China umsatzstärkster Handelspartner
Genauso interessant ist ein Blick auf einige Details der VDMA-Statistiken. Zum Beispiel haben die Umsätze im Abnehmermarkt China massiv zugenommen. Das Land ist zum ersten Mal überhaupt zum wichtigsten Exportmarkt für den deutschen Präzisionswerkzeugbau aufgestiegen. Die Unternehmen erwirtschafteten hier rund 504 Millionen Euro Gesamtumsatz (in den USA als zweitwichtigster Markt waren es 502 Millionen Euro Umsatz) – eine Steigerung um 58 Prozent. Ein Jahr zuvor waren es nur 337 Millionen Euro Gesamtumsatz. Weitere wichtige Auslandsmärkte sind die Niederlande, Frankreich, Italien und Österreich.

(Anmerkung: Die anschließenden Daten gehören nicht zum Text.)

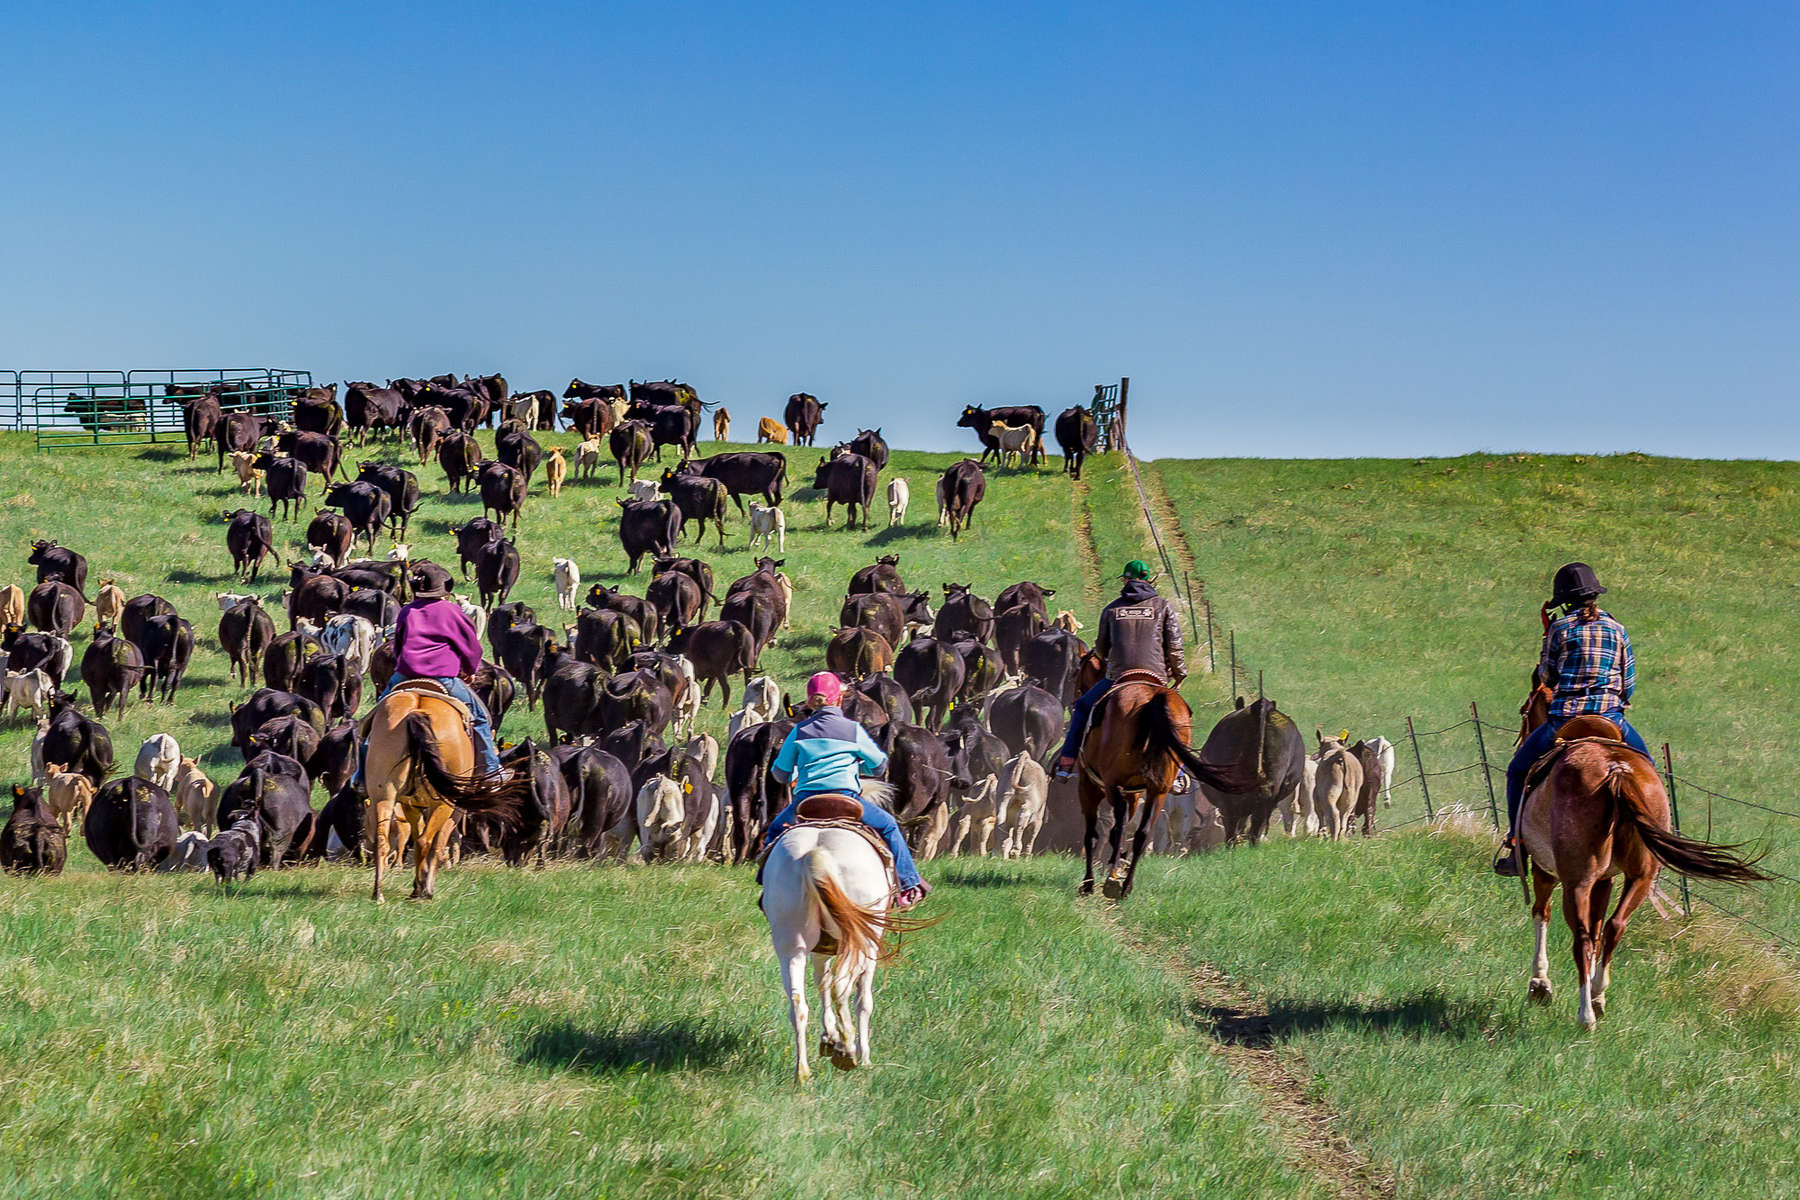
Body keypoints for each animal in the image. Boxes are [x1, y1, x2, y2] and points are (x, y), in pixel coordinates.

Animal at [361, 683, 525, 899]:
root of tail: (416, 711)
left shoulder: (410, 804)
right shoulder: (453, 811)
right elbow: (440, 842)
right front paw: (425, 886)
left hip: (384, 795)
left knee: (385, 840)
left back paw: (379, 893)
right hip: (443, 803)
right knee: (426, 841)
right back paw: (423, 891)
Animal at [1072, 676, 1260, 899]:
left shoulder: (1090, 786)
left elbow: (1093, 835)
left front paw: (1089, 883)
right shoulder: (1136, 795)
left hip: (1115, 786)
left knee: (1121, 827)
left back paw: (1111, 878)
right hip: (1160, 794)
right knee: (1145, 833)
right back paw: (1125, 884)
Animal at [1512, 705, 1764, 1036]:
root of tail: (1617, 770)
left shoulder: (1546, 871)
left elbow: (1543, 914)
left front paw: (1540, 985)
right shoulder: (1605, 881)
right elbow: (1597, 929)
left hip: (1577, 881)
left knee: (1582, 938)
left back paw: (1585, 1016)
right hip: (1640, 876)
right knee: (1614, 927)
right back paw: (1597, 998)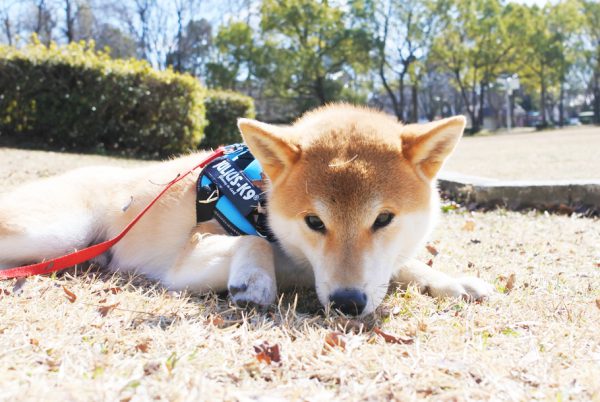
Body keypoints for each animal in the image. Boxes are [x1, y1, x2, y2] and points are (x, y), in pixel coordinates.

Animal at [0, 105, 492, 316]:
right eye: (315, 222)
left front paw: (454, 282)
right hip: (57, 234)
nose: (348, 304)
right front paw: (254, 280)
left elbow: (404, 266)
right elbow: (254, 243)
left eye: (383, 219)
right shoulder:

Für 2012 erwarten die Verantwortlichen beim VDMA ein moderates, aber im Vergleich zum Vorjahr nachlassendes Wachstum von immerhin noch sieben Prozent. Die Gründe für die Entwicklung: Zum einen gingen auch die wichtigen Abnehmerbranchen vor einer nachlassenden Konjunktur aus, zum anderen seien die deutschen Unternehmer bereits bei den derzeitigen Umsätzen in hohem Maß ausgelastet, so der VDMA in seiner Pressemitteilung.